TASK GOAL:
In the data below, which lines hold the word "coffee"? Copy them.

DATA BLOCK:
↓

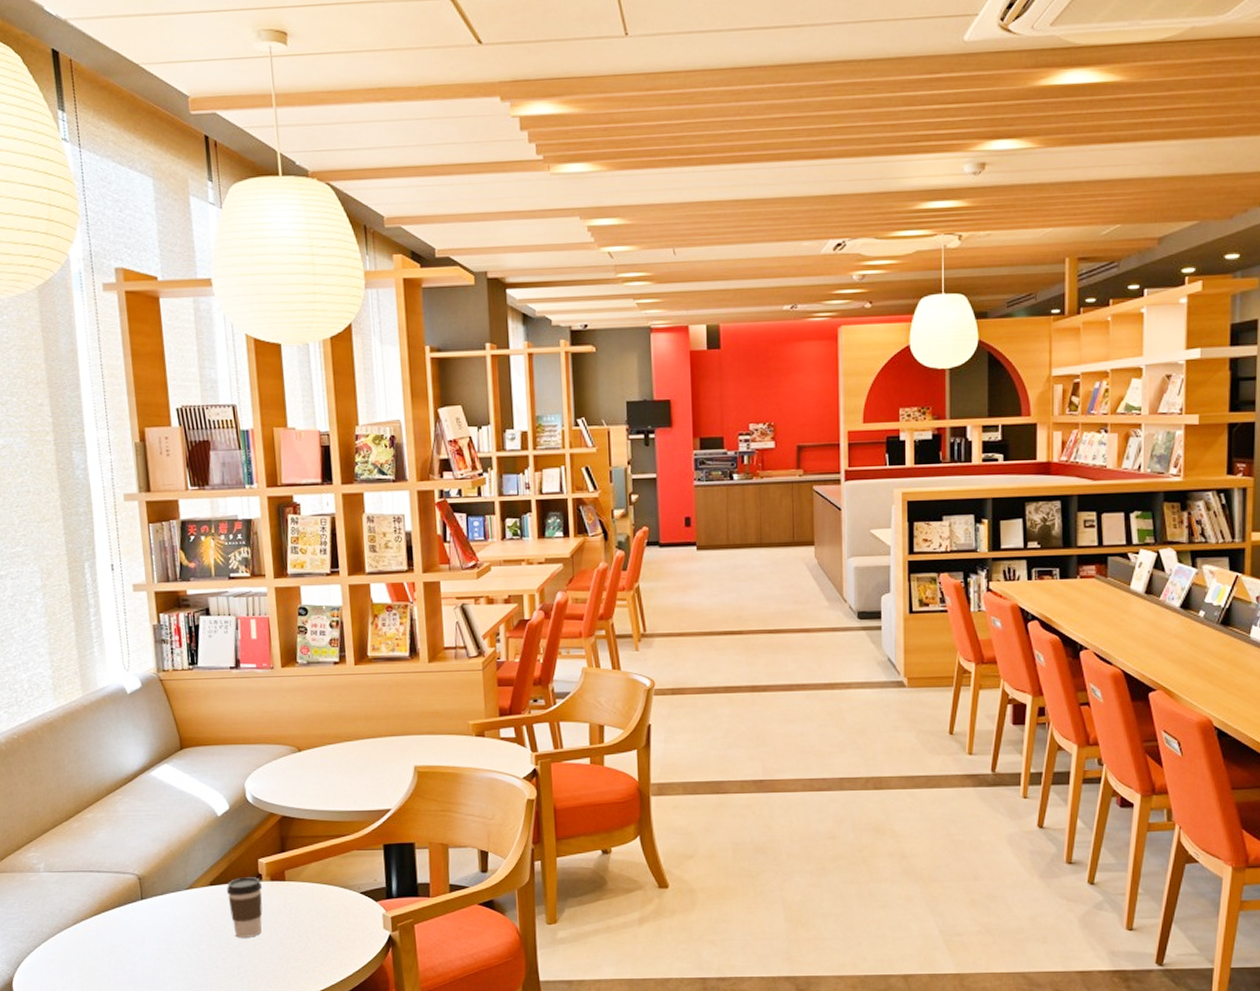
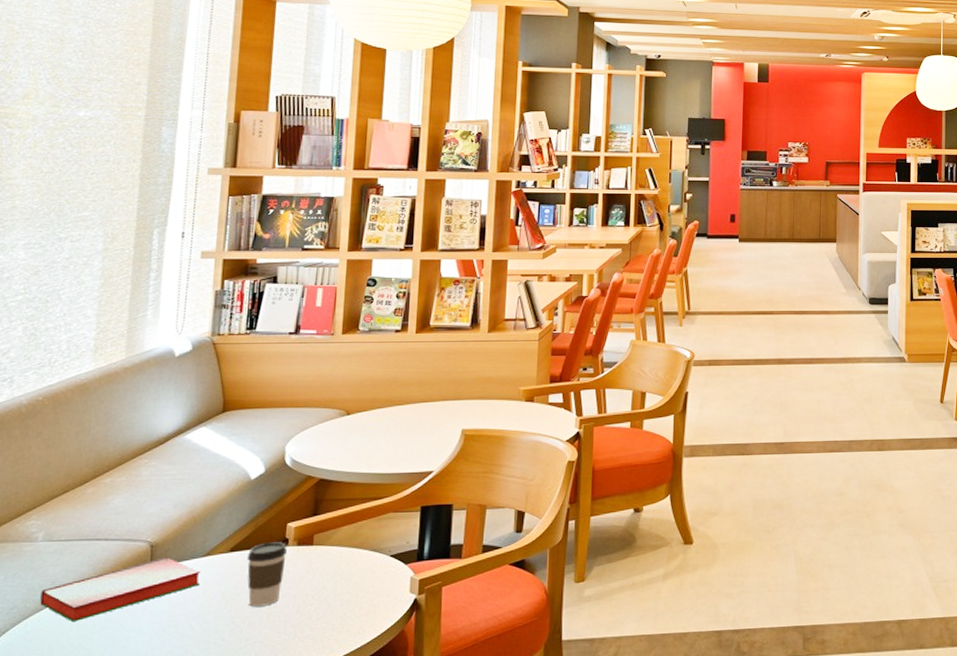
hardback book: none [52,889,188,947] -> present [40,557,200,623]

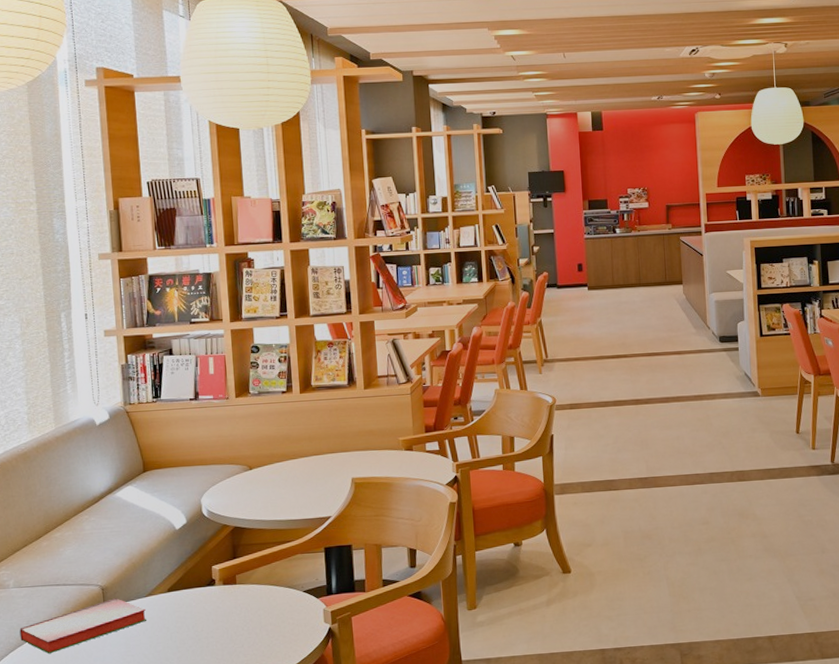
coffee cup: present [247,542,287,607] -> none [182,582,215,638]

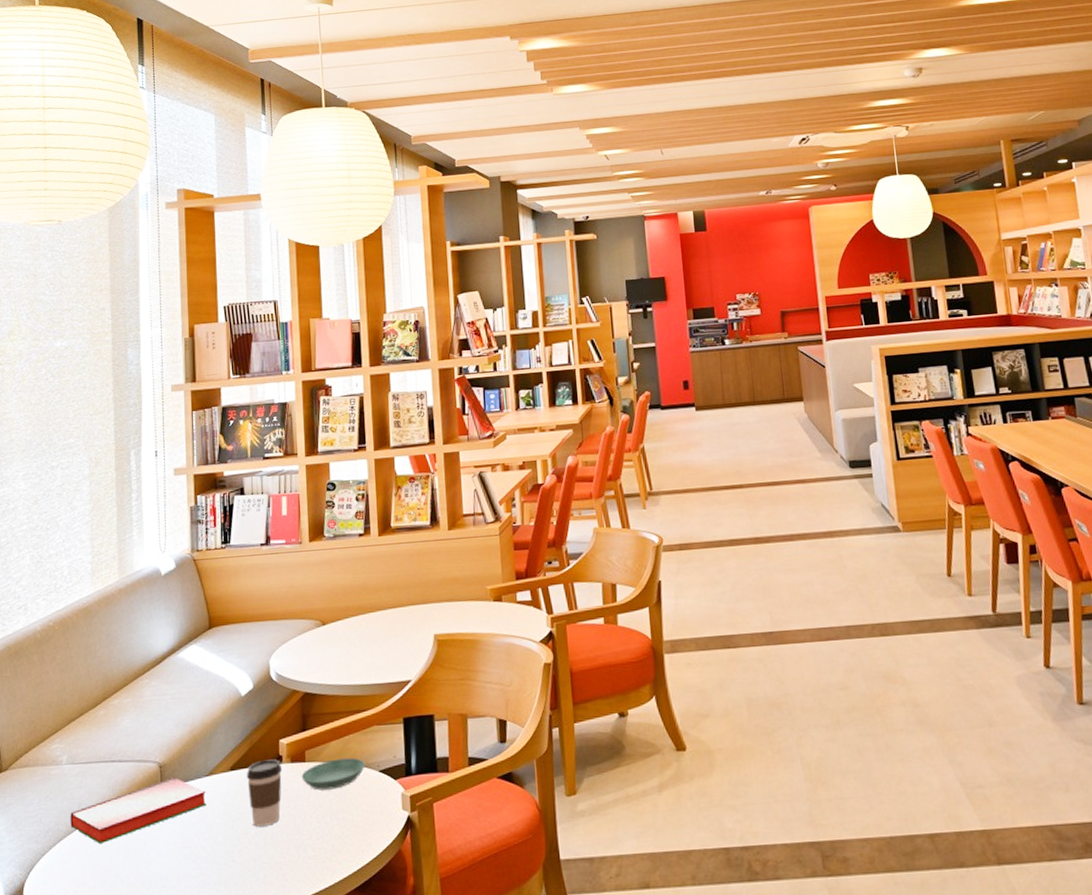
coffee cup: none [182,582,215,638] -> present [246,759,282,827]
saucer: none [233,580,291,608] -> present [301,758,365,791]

↑

RESPONSE TO THE TASK:
coffee cup: present [247,542,287,607] -> none [182,582,215,638]
coffee cup: none [182,582,215,638] -> present [246,759,282,827]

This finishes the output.